O presidente ucraniano, Volodymyr Zelenskyy, afirmou que as suas forças atingiram um terminal de exportação na região oeste de Rostov, bem como instalações petrolíferas em Yaroslavl e na Udmúrtia, longe da linha da frente.
A Ucrânia lançou centenas de drones contra a Rússia esta segunda-feira, visando instalações de exportação e de energia, numa campanha para manter a pressão sobre a capacidade de guerra russa.
“Na noite passada, os nossos ataques de longo alcance foram eficazes na região de Rostov. Foi atingido um terminal de exportação a cerca de 250 quilómetros da linha da frente”, afirmou o presidente ucraniano, Volodymyr Zelenskyy, numa publicação no Facebook.
“Ataques em profundidade também visaram instalações petrolíferas na região de Yaroslavl e na República de Udmúrtia, a 1.300 quilómetros da fronteira estatal da Ucrânia”, acrescentou.
Responsáveis russos informaram que cinco pessoas morreram nos ataques em Rostov, entre as quais uma criança. As autoridades acrescentaram que a ofensiva provocou incêndios em vários edifícios, incluindo um bloco de apartamentos e armazéns.
Na região de Belgorod, na fronteira com a Ucrânia, drones ucranianos feriram 12 pessoas, entre as quais duas crianças, e incendiaram um prédio de apartamentos, indicaram as autoridades regionais.
A Ucrânia intensificou, nos últimos meses, os ataques de retaliação contra a Rússia, em parte para pressionar Moscovo a ir para a mesa das negociações após quase quatro anos e meio de guerra.
Embora Kiev tenha atingido cidades russas tão distantes como os Urais e a Sibéria, os danos concentraram-se sobretudo em infraestruturas energéticas, sendo raras as mortes tão longe no interior da Rússia.
Drones ucranianos atingiram também 14 instalações energéticas na Crimeia ocupada pela Rússia nos últimos três dias, segundo Robert Brovdi, comandante das Forças de Sistemas Não Tripulados da Ucrânia.

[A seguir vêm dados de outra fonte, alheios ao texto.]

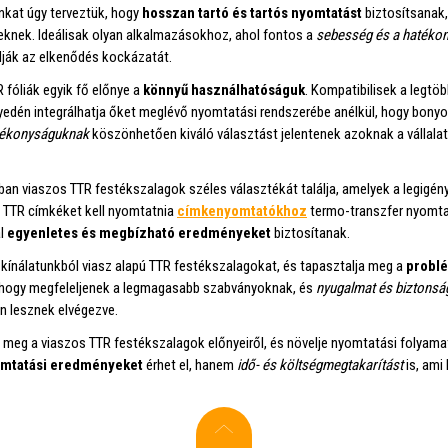
inkat úgy terveztük, hogy
hosszan tartó és tartós nyomtatást
biztosítsanak,
knek. Ideálisak olyan alkalmazásokhoz, ahol fontos a
sebesség és a hatéko
lják az elkenődés kockázatát.
 fóliák egyik fő előnye a
könnyű használhatóságuk
. Kompatibilisek a legtö
edén integrálhatja őket meglévő nyomtatási rendszerébe anélkül, hogy bonyo
tékonyságuknak
köszönhetően kiváló választást jelentenek azoknak a vállal
ban viaszos TTR festékszalagok széles választékát találja, amelyek a legigé
 TTR címkéket kell nyomtatnia
címkenyomtatókhoz
termo-transzfer nyomtat
l
egyenletes és megbízható eredményeket
biztosítanak.
kínálatunkból viasz alapú TTR festékszalagokat, és tapasztalja meg a
probl
 hogy megfeleljenek a legmagasabb szabványoknak, és
nyugalmat és biztonsá
n lesznek elvégezve.
meg a viaszos TTR festékszalagok előnyeiről, és növelje nyomtatási folyam
omtatási eredményeket
érhet el, hanem
idő- és költségmegtakarítást
is, ami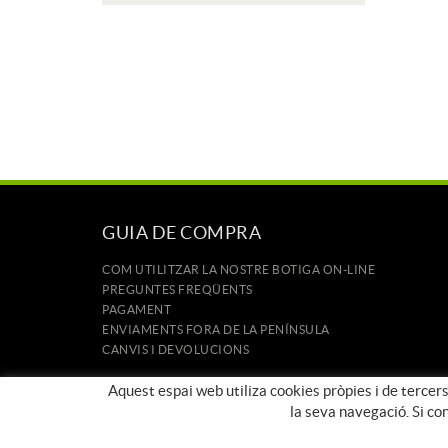
GUIA DE COMPRA
COM UTILITZAR LA NOSTRE BOTIGA ON-LINE
PREGUNTES FREQÜENTS
PAGAMENT
ENVIAMENTS FORA DE LA PENÍNSULA
CANVIS I DEVOLUCIONS
INICI
Aquest espai web utiliza cookies pròpies i de tercers
CONTACTE
la seva navegació. Si co
MARQUES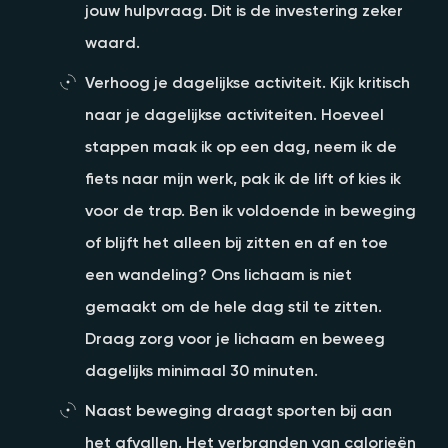
jouw hulpvraag. Dit is de investering zeker
waard.
Verhoog je dagelijkse activiteit. Kijk kritisch
naar je dagelijkse activiteiten. Hoeveel
stappen maak ik op een dag, neem ik de
fiets naar mijn werk, pak ik de lift of kies ik
voor de trap. Ben ik voldoende in beweging
of blijft het alleen bij zitten en af en toe
een wandeling? Ons lichaam is niet
gemaakt om de hele dag stil te zitten.
Draag zorg voor je lichaam en beweeg
dagelijks minimaal 30 minuten.
Naast beweging draagt sporten bij aan
het afvallen. Het verbranden van calorieën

Os ataques continuados da Ucrânia contra a infraestrutura energética russa provocaram cortes significativos de eletricidade, faltas de combustível e perturbaram a vida quotidiana mais do que em qualquer outro momento da ofensiva russa, que dura há mais de quatro anos.

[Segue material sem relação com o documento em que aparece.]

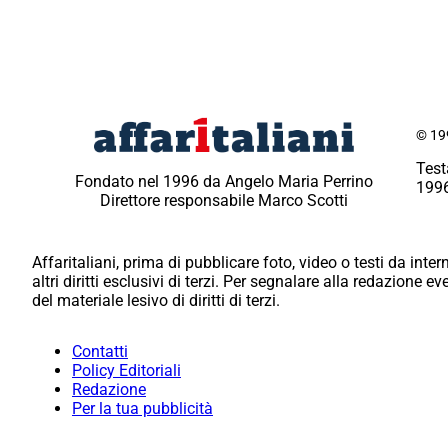
© 199
Test
Fondato nel 1996 da Angelo Maria Perrino
1996
Direttore responsabile Marco Scotti
Affaritaliani, prima di pubblicare foto, video o testi da intern
altri diritti esclusivi di terzi. Per segnalare alla redazione 
del materiale lesivo di diritti di terzi.
Contatti
Policy Editoriali
Redazione
Per la tua pubblicità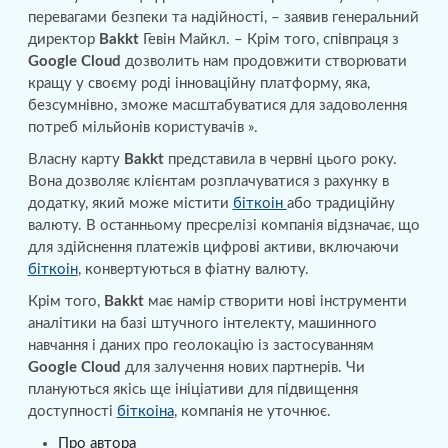
перевагами безпеки та надійності, – заявив генеральний
директор
Bakkt
Гевін Майкл. – Крім того, співпраця з
Google Cloud
дозволить нам продовжити створювати
кращу у своєму роді інноваційну платформу, яка,
безсумнівно, зможе масштабуватися для задоволення
потреб мільйонів користувачів ».
Власну карту
Bakkt
представила в червні цього року.
Вона дозволяє клієнтам розплачуватися з рахунку в
додатку, який може містити
біткоін
або традиційну
валюту. В останньому пресрелізі компанія відзначає, що
для здійснення платежів цифрові активи, включаючи
біткоін
, конвертуються в фіатну валюту.
Крім того,
Bakkt
має намір створити нові інструменти
аналітики на базі штучного інтелекту, машинного
навчання і даних про геолокацію із застосуванням
Google Cloud
для залучення нових партнерів. Чи
плануються якісь ще ініціативи для підвищення
доступності
біткоіна
, компанія не уточнює.
Про автора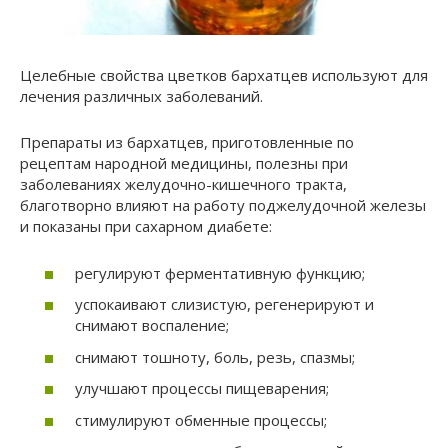
Целебные свойства цветков бархатцев используют для
лечения различных заболеваний.
Препараты из бархатцев, приготовленные по
рецептам народной медицины, полезны при
заболеваниях желудочно-кишечного тракта,
благотворно влияют на работу поджелудочной железы
и показаны при сахарном диабете:
регулируют ферментативную функцию;
успокаивают слизистую, регенерируют и
снимают воспаление;
снимают тошноту, боль, резь, спазмы;
улучшают процессы пищеварения;
стимулируют обменные процессы;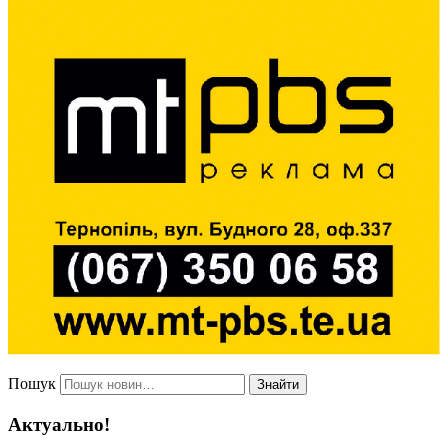
Пошук
Знайти
Актуально!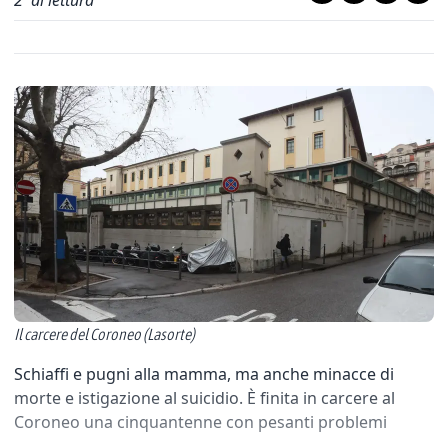
2
' di lettura
Il carcere del Coroneo (Lasorte)
Schiaffi e pugni alla mamma, ma anche minacce di
morte e istigazione al suicidio. È finita in carcere al
Coroneo una cinquantenne con pesanti problemi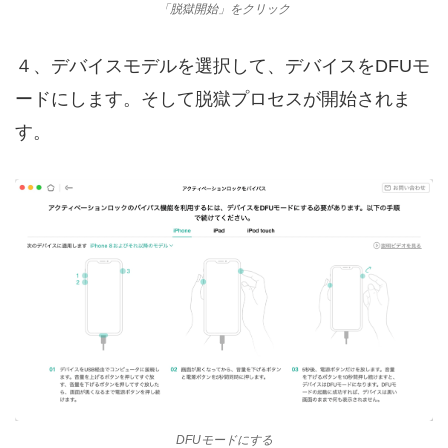
「脱獄開始」をクリック
４、デバイスモデルを選択して、デバイスをDFUモ
ードにします。そして脱獄プロセスが開始されま
す。
DFUモードにする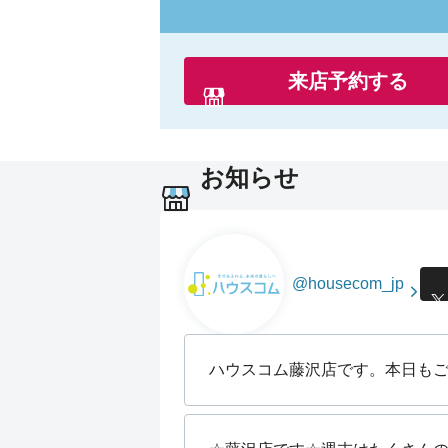
来店予約する
お知らせ
@housecom_jp
ハウスコム藤沢店です。本日もご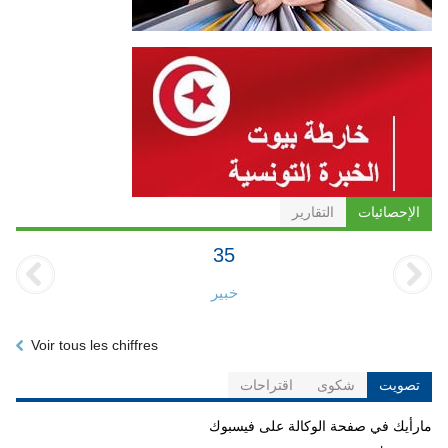
الإحصائيات
التقارير
35
خبير
Voir tous les chiffres
تصويت
شكوى
اقتراحات
مارأيك في صفحة الوكالة على فيسبوك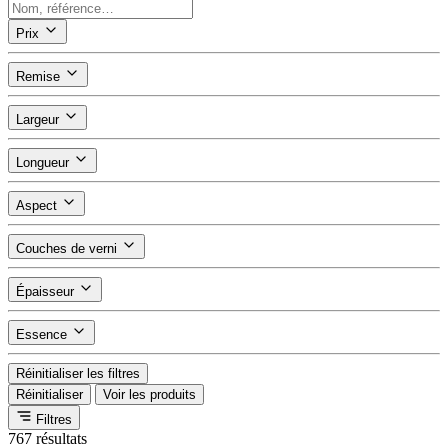
Prix
Remise
Largeur
Longueur
Aspect
Couches de verni
Épaisseur
Essence
Réinitialiser les filtres
Réinitialiser
Voir les produits
Filtres
767 résultats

A Ucrânia afirma que os seus ataques de retaliação visam enfraquecer a máquina de guerra de Moscovo e obrigar o Kremlin a negociar o fim dos combates.
Ucrânia: nove mortos em ataques russos
Entretanto, ataques russos em várias regiões da Ucrânia mataram pelo menos nove pessoas no último dia, segundo autoridades regionais.

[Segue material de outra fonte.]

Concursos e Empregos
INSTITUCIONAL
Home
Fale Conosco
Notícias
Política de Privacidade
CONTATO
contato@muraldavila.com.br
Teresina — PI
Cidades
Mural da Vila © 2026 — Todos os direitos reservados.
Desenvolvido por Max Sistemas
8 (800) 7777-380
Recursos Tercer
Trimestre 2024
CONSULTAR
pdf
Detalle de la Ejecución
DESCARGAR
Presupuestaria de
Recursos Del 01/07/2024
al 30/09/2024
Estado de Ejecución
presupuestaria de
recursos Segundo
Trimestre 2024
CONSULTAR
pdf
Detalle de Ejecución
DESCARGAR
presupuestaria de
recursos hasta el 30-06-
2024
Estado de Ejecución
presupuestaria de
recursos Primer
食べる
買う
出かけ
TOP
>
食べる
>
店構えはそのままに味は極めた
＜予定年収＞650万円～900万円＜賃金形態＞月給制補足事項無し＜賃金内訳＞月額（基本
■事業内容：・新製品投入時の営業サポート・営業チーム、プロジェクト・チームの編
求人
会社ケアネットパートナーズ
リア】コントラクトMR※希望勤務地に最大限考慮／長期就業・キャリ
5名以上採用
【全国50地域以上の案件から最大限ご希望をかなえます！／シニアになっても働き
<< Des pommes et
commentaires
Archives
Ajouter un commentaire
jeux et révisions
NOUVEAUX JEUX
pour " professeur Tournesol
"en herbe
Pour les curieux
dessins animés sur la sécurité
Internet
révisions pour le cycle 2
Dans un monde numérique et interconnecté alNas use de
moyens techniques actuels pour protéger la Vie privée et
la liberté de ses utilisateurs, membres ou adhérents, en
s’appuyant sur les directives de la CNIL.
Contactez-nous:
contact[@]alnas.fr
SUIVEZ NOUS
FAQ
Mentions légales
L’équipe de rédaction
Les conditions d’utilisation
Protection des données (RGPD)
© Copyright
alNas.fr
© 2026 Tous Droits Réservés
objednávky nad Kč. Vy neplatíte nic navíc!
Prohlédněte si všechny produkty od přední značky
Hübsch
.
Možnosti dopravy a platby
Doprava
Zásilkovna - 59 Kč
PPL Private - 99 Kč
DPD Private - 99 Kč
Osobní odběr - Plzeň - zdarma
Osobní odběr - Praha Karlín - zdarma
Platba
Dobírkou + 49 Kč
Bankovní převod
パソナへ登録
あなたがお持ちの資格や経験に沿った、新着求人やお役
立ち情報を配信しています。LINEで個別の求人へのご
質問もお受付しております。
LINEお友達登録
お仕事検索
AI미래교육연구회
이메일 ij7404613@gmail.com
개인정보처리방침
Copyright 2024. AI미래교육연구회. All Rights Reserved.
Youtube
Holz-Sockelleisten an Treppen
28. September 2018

Duas pessoas morreram e 13 ficaram feridas na região de Zaporíjia, onde as forças russas atacaram 45 localidades perto da linha da frente.
Em Kharkiv, uma mulher de 40 anos foi morta e, em Chernihiv, duas pessoas, incluindo uma criança, morreram num raro ataque em plena luz do dia que atingiu um supermercado.
De acordo com a força aérea ucraniana, a Rússia atacou a Ucrânia durante a noite com 147 drones de ataque de longo alcance.
O relatório indica que 123 drones foram abatidos ou neutralizados por interferência, enquanto 21 causaram danos em sete locais.
O mês passado foi o mais mortífero para civis na Ucrânia desde abril de 2022, devido ao aumento dos ataques de longo alcance de Moscovo contra cidades e localidades em todo o país, segundo as Nações Unidas.